23155 – Algorithm for BOM handling in TextDecoder.decode can be simplified

This is an archived snapshot of W3C's public bugzilla bug tracker, decommissioned in April 2019. Please see the home page for more details.

Bug 23155 - Algorithm for BOM handling in TextDecoder.decode can be simplified

Summary: Algorithm for BOM handling in TextDecoder.decode can be simplified

Status:	RESOLVED FIXED

Alias:	None

Product:	WHATWG
Classification:	Unclassified
Component:	Encoding (show other bugs)
Version:	unspecified
Hardware:	All All

Importance:	P2 normal
Target Milestone:	Unsorted
Assignee:	Anne
QA Contact:	sideshowbarker+encodingspec

URL:
Whiteboard:
Keywords:

Depends on:	16688
Blocks:
	Show dependency tree / graph

Reported:	2013-09-04 16:32 UTC by Joshua Bell
Modified:	2014-03-28 11:21 UTC (History)
CC List:	1 user (show)

See Also:

Attachments

Description Joshua Bell 2013-09-04 16:32:35 UTC

The BOM handling algorithm is specified as removing lead bytes from the stream before invoking the encoder's decode algorithm. (Currently step 4)

This can be specified in an alternate fashion: after running the encoding's decoder algorithm: if BOM seen flag is unset, and the output stream is non-empty, set the BOM seen flag; if encoding is one of utf-8, utf-16le, utf-16be and the first code point of the output stream is U+FEFF then remove it from the stream.

Comment 1 Joshua Bell 2013-09-04 16:35:11 UTC

For symmetry with section 6 it may be better to leave it as-is, but I thought I'd point it out.

Comment 2 Anne 2013-09-04 20:08:02 UTC

That'd require we clearly define the output stream.
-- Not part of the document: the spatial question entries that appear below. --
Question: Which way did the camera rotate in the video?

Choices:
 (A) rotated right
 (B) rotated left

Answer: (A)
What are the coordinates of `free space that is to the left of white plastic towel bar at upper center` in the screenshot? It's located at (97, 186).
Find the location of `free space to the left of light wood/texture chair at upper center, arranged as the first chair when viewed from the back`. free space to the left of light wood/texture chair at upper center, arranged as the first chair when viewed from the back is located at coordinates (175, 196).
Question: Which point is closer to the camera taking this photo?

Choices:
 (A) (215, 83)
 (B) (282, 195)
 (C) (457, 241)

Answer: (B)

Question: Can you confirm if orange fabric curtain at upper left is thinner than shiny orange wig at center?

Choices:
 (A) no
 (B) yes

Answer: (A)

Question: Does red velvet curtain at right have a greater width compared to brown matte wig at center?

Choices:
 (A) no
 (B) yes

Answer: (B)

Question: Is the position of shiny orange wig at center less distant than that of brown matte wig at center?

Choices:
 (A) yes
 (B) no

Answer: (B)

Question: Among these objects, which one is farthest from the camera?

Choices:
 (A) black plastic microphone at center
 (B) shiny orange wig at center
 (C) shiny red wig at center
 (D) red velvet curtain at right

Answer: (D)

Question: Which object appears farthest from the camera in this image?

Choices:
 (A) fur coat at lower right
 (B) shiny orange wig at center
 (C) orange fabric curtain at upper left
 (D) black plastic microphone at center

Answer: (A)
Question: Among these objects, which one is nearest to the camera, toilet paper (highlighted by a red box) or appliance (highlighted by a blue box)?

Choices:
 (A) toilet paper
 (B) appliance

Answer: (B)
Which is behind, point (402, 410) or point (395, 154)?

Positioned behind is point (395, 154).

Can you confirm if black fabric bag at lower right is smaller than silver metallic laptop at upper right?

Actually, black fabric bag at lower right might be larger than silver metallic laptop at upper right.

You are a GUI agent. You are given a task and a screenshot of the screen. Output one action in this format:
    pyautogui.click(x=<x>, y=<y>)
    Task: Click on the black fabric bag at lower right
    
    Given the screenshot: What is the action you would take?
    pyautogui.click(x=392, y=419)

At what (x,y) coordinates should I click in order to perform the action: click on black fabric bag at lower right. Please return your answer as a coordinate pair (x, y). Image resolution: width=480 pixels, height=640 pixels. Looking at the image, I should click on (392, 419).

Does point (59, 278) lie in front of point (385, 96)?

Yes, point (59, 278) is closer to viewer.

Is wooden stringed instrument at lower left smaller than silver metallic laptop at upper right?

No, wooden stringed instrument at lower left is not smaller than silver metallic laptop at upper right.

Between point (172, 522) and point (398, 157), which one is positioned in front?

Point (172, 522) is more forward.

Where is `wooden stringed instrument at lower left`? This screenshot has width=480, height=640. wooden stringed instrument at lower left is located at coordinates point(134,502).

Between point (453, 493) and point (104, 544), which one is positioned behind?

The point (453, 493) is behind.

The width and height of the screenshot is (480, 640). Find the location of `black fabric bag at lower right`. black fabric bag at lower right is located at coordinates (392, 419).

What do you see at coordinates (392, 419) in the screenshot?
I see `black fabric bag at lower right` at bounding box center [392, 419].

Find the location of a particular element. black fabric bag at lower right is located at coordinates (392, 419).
Comment 3 Anne 2014-03-26 18:36:37 UTC

Fixed as part of bug 16688.

https://github.com/whatwg/encoding/commit/dc8e4c10c9b4a91f188f3145c2e31ddec4d52a78

This is a massive change, review appreciated!

Comment 4 Joshua Bell 2014-03-26 18:55:01 UTC

In 6 Decode and encode, step 3: if buffer doesn't match any lines in the byte-order table, buffer should be prepended to stream

Prior to that revision, this was handled by updating an offset only if the BOM matched.

Comment 5 Anne 2014-03-26 18:59:44 UTC

We no longer have offsets or code point pointers. You can only read from a stream and put stuff back to it. There's no peek or skip... At least in the specification abstractions, you can implement them however you want of course.

Comment 6 Joshua Bell 2014-03-26 19:26:51 UTC

(In reply to Anne from comment #5)
> We no longer have offsets or code point pointers. You can only read from a
> stream and put stuff back to it. There's no peek or skip... At least in the
> specification abstractions, you can implement them however you want of
> course.

Right....

So step 2 reads 3 bytes from the stream. Step 3 checks if they match the BOM. If they don't match the BOM, as written those 3 bytes are dropped on the floor and unavailable in step 4.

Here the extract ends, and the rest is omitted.